I didn't even realize that today (July 2nd) was the anniversary of the disappearance until a few days ago when I was at a Barnes and Noble bookstore reading the current issue of The Fortean Times.  The Fortean Times is a great magazine for people interested in the kinds of unexplained mysteries I have always been fascinated by.  This particular issue (June 2012) had a story in it about Amelia Earhart and a new expedition that hopes to solve the mystery once and for all.  Of course that's something people have been trying to do for seventy-five years, but I always hold out hope that this will be "the one".

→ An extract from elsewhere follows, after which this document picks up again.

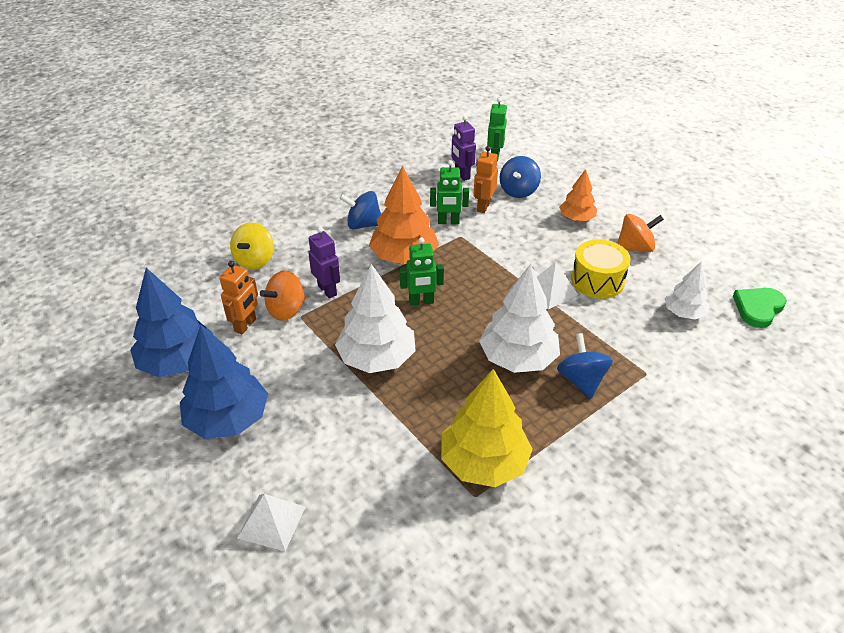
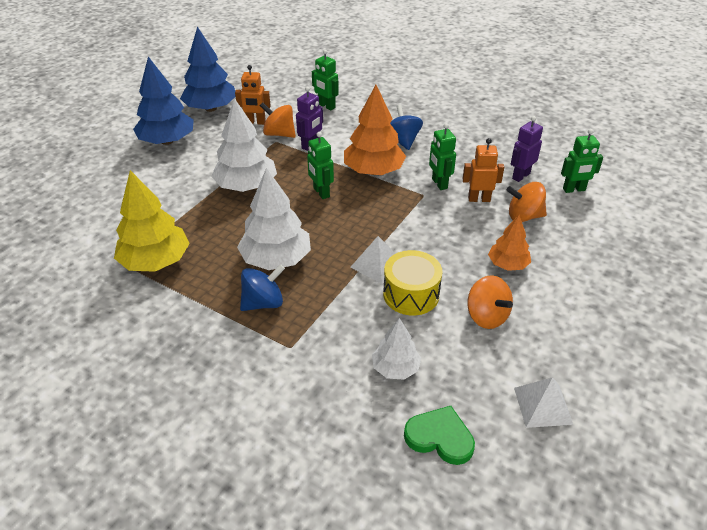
camera: 70 degrees right, 0 degrees up
yellow spinning top [230,223,274,270] -> green robot [312,50,339,110]
white pyramid [237,494,305,551] -> white pyramid moved to [514,377,573,428]
blue spinning top [500,156,541,198] -> orange spinning top [507,182,547,222]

On July 3rd (the seventy-fifth anniversary of the first search and rescue missions to look for the Earhart's plane after its disappearance) The International Group for Historical Aircraft Recovery (TIGHAR) will launch its ninth (I believe) expedition to try to find the plane and evidence of Earhart's and Noonan's ultimate fate.

TIGHAR believes the wreckage of the plane is located somewhere near the island of Nikumaroro, which was known as Gardner Island in 1937.  Along with various items and clues found by others over the years TIGHAR has collected a number of pieces of possible evidence on previous expeditions over the years.  They believe that this evidence shows that Amelia Earhart survived the crash and lived on th e island for a time after her disappearance.  For full details about the current expedition and background on TIGHAR and its efforts to date please check out their website.  They will also post daily updates once the expedition begins.  Read those updates here.

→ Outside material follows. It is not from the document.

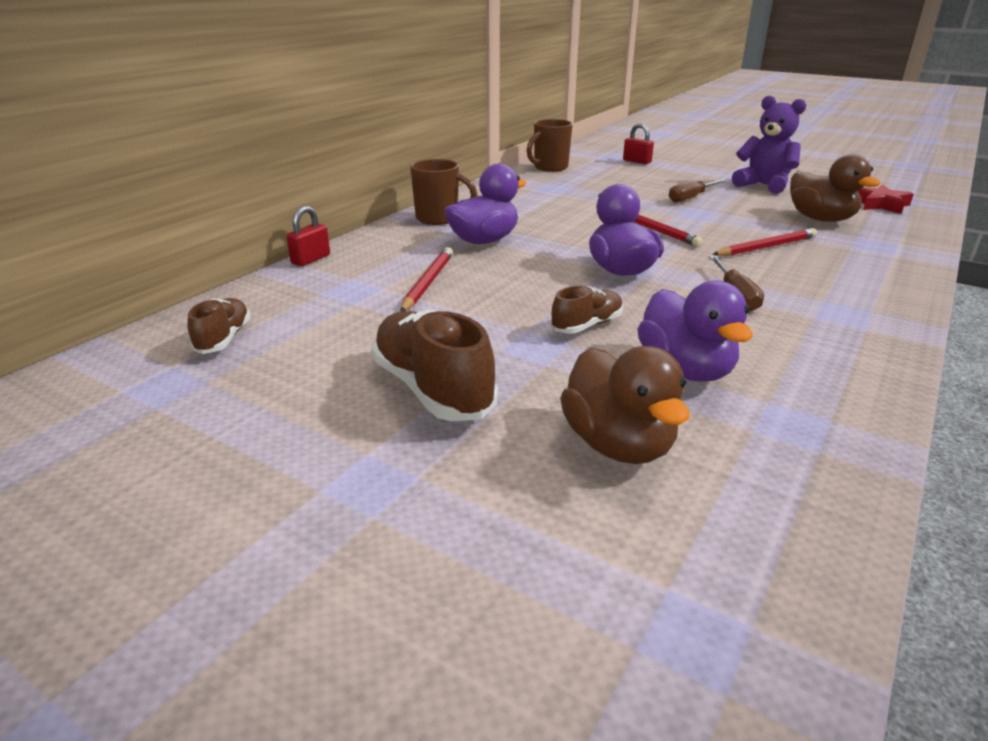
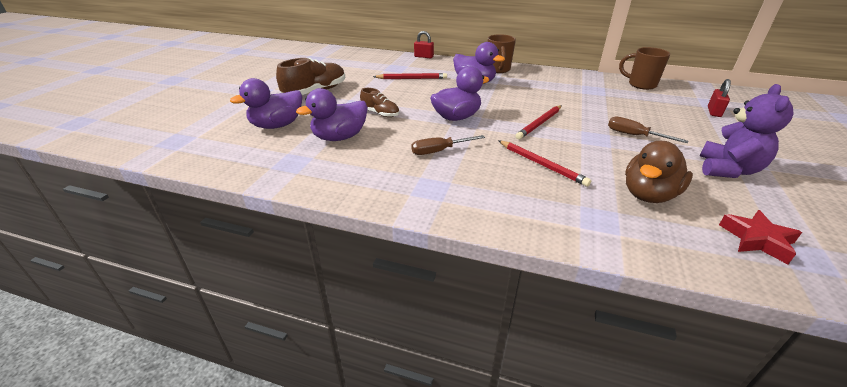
camera: 75 degrees right, 5 degrees up
brown shoe [187,298,251,354] -> none
brown duck [560,346,690,464] -> purple duck [230,78,302,129]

Makeup jar (left) found on Nikumaroro Island

Coincidently, just about a month ago an old friend of mine and I got together and watched a few episodes of the old TV show "In Search of...", which we both watched as kids.  The show was a big influence on me and I'm sure it had a lot to do with my interest in all kinds of strange phenomena.  There is talk that "In Search of..." might finally get a legitimate DVD release soon, but in the meantime it's possible to pick up the series on DVDs put together from recordings of a re-tooled version of the show that aired on a couple different cable stations back in the 1990s or so.  It's the same show I watched as a kid, but with new opening titles and other changes that try to mask the fact that the show was produced way back in the 1970s.

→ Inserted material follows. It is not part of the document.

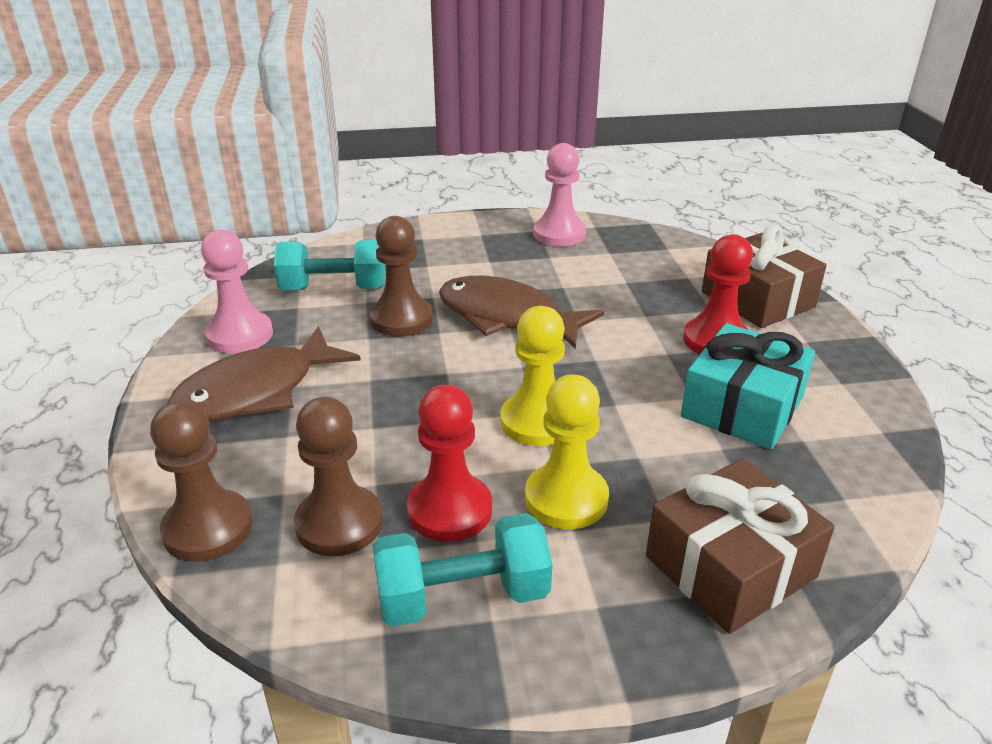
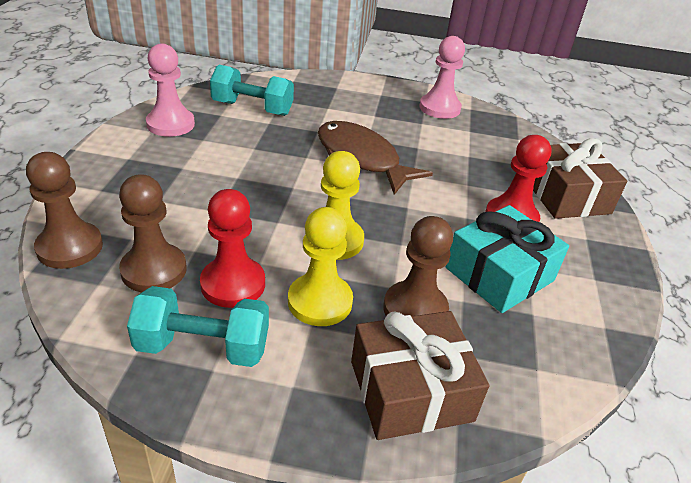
camera: 15 degrees right, 5 degrees up
brown fish [167,326,361,422] -> none
brown pawn [370,216,433,336] -> brown pawn moved to [383,216,453,316]

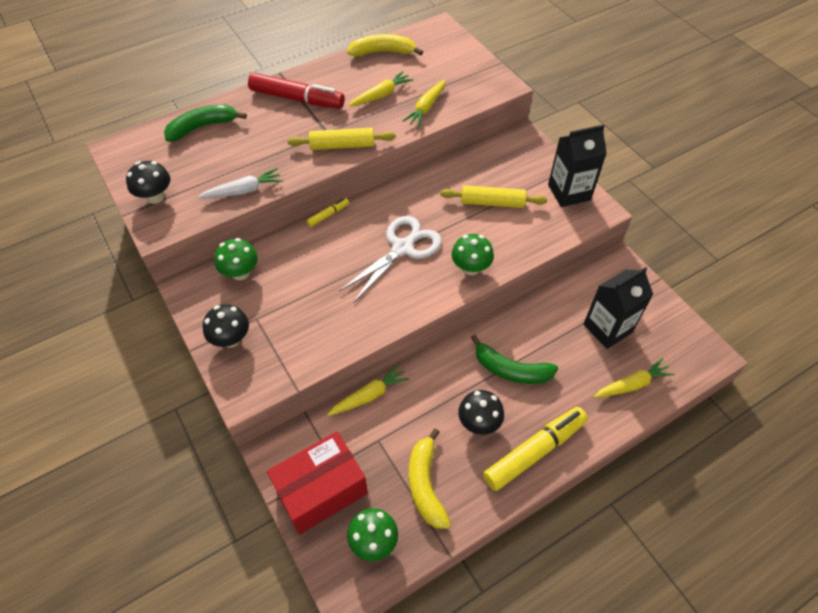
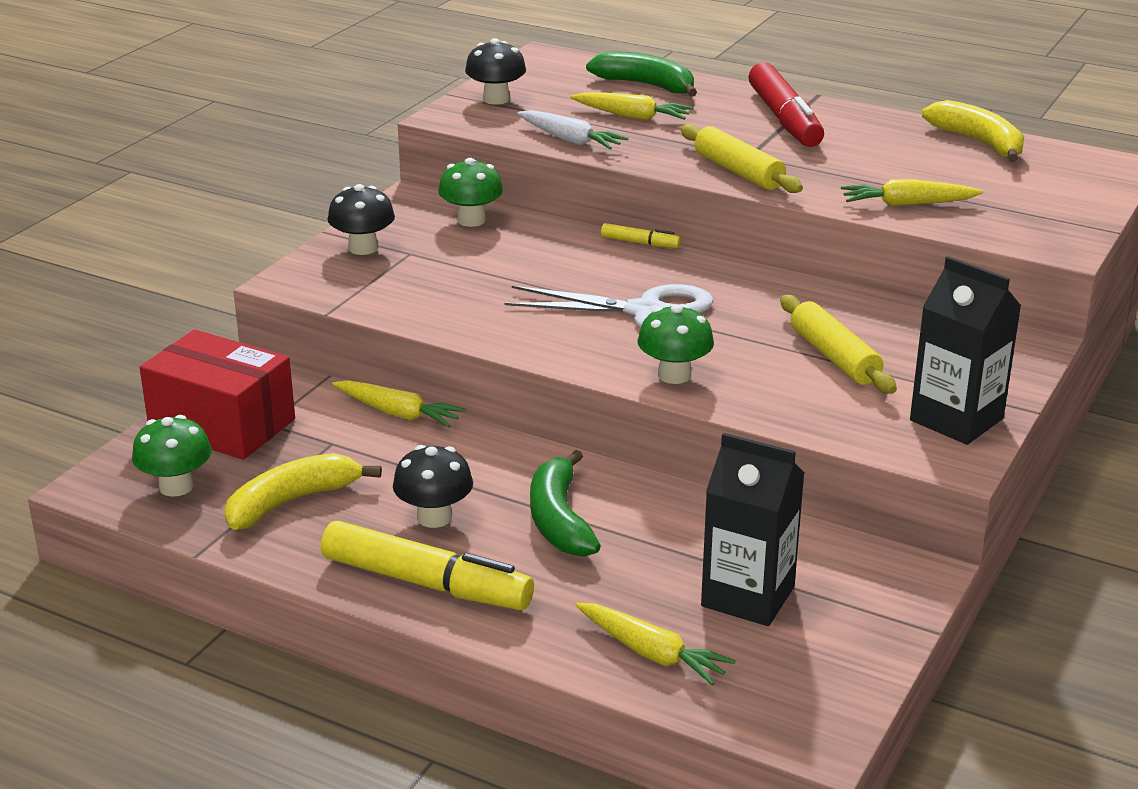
camera: 60 degrees right, 25 degrees down
yellow carrot [349,71,414,107] -> yellow carrot moved to [570,92,693,120]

"In Search of..." title screen, with Amelia Earhart at upper right

Anyway, I bought one of these sets a couple years ago.  My friend and I watched a few random episodes, and we just happened to see the one about Amelia Earhart (not realizing how close we were to the anniversary of the disappearance).  It was interesting to see what kinds of theories were still popular (or at least still in play) forty or so years ago.  There was still a belief at the time by some that Amelia Earhart might still be alive somewhere in the world.

While it's a foregone conclusion that Earhart and Noonan probably died a long time ago (regardless of what may or may not have happened after the disappearance), it's still a thrilling idea to think that it's possible that the mystery might finally be solved after all these years.  I'll follow the expedition and hope for something new to be discovered.  It seems far more likely that it won't be solved and Amelia Earhart will continue to be a mystery for the foreseeable future, but you never know...


  1. Google honoring Amelia Earhart an American aviation pioneer on her 115th Birthday with special doodle.

    1. I just saw that! It's cool to see Google honoring Amelia. It's also unfortunate (but not surprising) that the first links that come up are about how the latest search for her and her plane came up empty once again.